▸ **Given records**
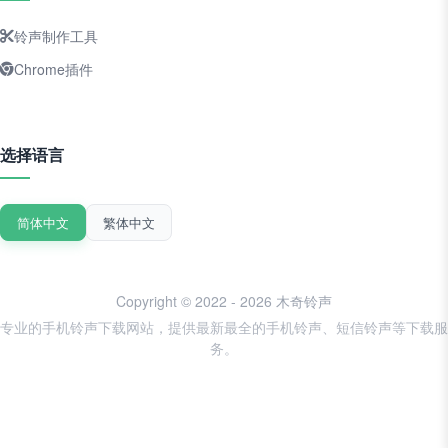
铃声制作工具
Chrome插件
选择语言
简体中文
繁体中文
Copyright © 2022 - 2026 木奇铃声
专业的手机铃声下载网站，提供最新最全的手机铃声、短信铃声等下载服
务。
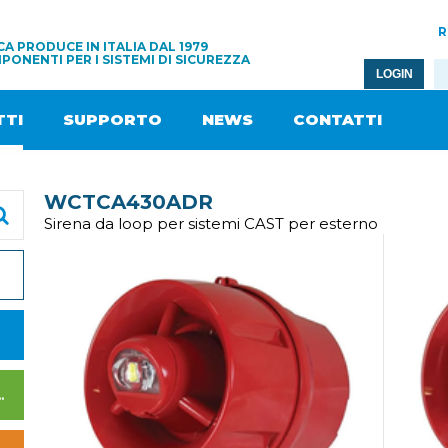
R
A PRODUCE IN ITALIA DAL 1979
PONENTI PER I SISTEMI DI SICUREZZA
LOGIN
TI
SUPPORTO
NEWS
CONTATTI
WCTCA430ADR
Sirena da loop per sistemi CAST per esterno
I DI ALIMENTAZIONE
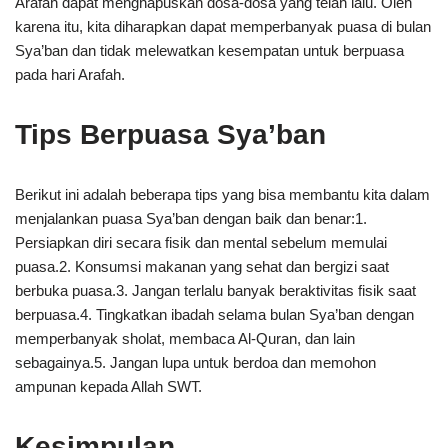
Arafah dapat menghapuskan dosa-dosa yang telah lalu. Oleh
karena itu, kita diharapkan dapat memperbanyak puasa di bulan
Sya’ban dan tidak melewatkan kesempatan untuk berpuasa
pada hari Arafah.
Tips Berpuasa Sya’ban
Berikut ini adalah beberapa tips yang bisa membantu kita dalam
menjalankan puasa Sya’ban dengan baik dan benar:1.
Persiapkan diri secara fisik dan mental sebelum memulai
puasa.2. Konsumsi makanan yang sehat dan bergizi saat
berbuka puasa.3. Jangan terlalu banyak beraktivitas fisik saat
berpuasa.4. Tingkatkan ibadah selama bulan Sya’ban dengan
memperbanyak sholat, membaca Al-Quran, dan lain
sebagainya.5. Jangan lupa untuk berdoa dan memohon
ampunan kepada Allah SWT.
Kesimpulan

--

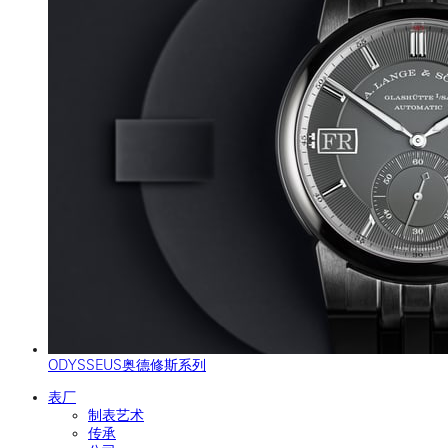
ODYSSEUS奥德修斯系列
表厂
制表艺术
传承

--

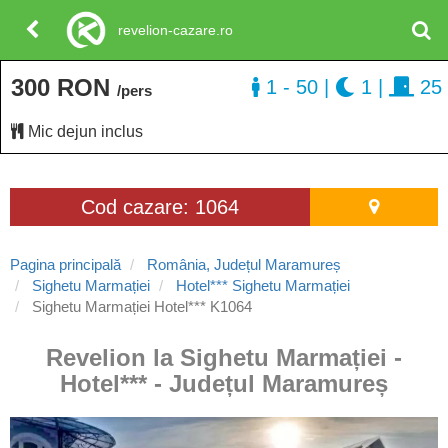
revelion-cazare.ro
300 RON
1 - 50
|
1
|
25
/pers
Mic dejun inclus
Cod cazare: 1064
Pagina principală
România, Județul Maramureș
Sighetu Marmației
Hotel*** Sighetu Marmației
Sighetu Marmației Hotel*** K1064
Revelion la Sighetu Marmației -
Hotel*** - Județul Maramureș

▸ **Task item**
Substitute "Cod ofertă" for "Cod cazare" in the lines of the records from the one containing "revelion-cazare.ro" through the one containing "Revelion la Sighetu", leaving everything else the same. Give only those lines.

▸ **Response box**
revelion-cazare.ro
300 RON
1 - 50
|
1
|
25
/pers
Mic dejun inclus
Cod ofertă: 1064
Pagina principală
România, Județul Maramureș
Sighetu Marmației
Hotel*** Sighetu Marmației
Sighetu Marmației Hotel*** K1064
Revelion la Sighetu Marmației -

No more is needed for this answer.